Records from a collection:
=======

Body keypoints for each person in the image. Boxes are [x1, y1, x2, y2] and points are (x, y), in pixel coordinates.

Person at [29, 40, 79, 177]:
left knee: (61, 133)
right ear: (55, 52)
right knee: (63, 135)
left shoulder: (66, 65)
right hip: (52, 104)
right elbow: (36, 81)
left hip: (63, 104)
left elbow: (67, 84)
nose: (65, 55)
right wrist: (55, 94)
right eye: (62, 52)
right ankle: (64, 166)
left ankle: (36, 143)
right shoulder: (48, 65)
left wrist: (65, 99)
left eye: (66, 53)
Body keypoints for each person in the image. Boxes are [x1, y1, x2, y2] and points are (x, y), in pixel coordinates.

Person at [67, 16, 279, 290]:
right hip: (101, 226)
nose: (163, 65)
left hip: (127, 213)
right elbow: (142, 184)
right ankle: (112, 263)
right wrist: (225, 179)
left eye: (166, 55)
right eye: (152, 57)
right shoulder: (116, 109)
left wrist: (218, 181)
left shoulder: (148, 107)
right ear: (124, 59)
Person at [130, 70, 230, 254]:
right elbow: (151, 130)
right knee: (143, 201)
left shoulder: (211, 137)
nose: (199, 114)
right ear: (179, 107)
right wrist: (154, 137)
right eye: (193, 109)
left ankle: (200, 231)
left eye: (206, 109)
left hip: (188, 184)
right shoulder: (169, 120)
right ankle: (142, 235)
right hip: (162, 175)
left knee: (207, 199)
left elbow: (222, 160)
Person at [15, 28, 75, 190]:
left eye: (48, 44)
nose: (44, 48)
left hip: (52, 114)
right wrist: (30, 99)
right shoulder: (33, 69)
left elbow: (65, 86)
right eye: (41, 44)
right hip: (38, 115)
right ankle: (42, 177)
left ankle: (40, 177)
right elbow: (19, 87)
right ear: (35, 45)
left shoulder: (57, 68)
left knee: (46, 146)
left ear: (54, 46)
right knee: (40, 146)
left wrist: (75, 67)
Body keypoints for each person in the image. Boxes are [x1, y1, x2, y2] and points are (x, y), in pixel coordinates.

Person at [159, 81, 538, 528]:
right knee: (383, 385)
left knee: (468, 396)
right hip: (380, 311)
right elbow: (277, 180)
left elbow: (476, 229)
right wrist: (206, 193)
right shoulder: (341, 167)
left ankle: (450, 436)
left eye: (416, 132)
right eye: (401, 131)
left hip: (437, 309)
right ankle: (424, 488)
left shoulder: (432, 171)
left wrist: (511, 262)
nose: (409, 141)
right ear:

=======

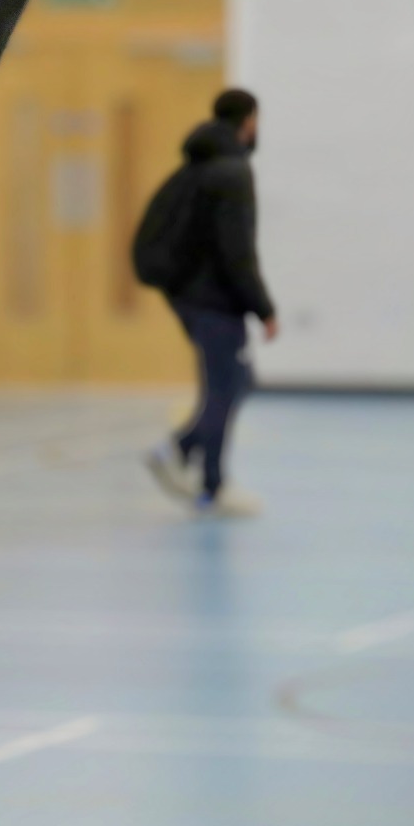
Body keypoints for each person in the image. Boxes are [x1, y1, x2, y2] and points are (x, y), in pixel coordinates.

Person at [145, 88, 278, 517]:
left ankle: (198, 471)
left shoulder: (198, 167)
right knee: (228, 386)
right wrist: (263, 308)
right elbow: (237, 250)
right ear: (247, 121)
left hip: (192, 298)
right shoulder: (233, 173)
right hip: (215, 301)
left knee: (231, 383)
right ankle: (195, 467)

=======

Print, from the entries above, the line with "right ear: (179, 107)", the line with "right knee: (383, 385)" and all lines between them, exactly and with nothing else.

- Written solution
right ear: (179, 107)
right wrist: (154, 137)
right eye: (193, 109)
left ankle: (200, 231)
left eye: (206, 109)
left hip: (188, 184)
right shoulder: (169, 120)
right ankle: (142, 235)
right hip: (162, 175)
left knee: (207, 199)
left elbow: (222, 160)
Person at [15, 28, 75, 190]:
left eye: (48, 44)
nose: (44, 48)
left hip: (52, 114)
right wrist: (30, 99)
right shoulder: (33, 69)
left elbow: (65, 86)
right eye: (41, 44)
right hip: (38, 115)
right ankle: (42, 177)
left ankle: (40, 177)
right elbow: (19, 87)
right ear: (35, 45)
left shoulder: (57, 68)
left knee: (46, 146)
left ear: (54, 46)
right knee: (40, 146)
left wrist: (75, 67)
Body keypoints for each person in the image. Boxes are [x1, y1, x2, y2] and points are (x, y), in pixel coordinates.

Person at [159, 81, 538, 528]:
right knee: (383, 385)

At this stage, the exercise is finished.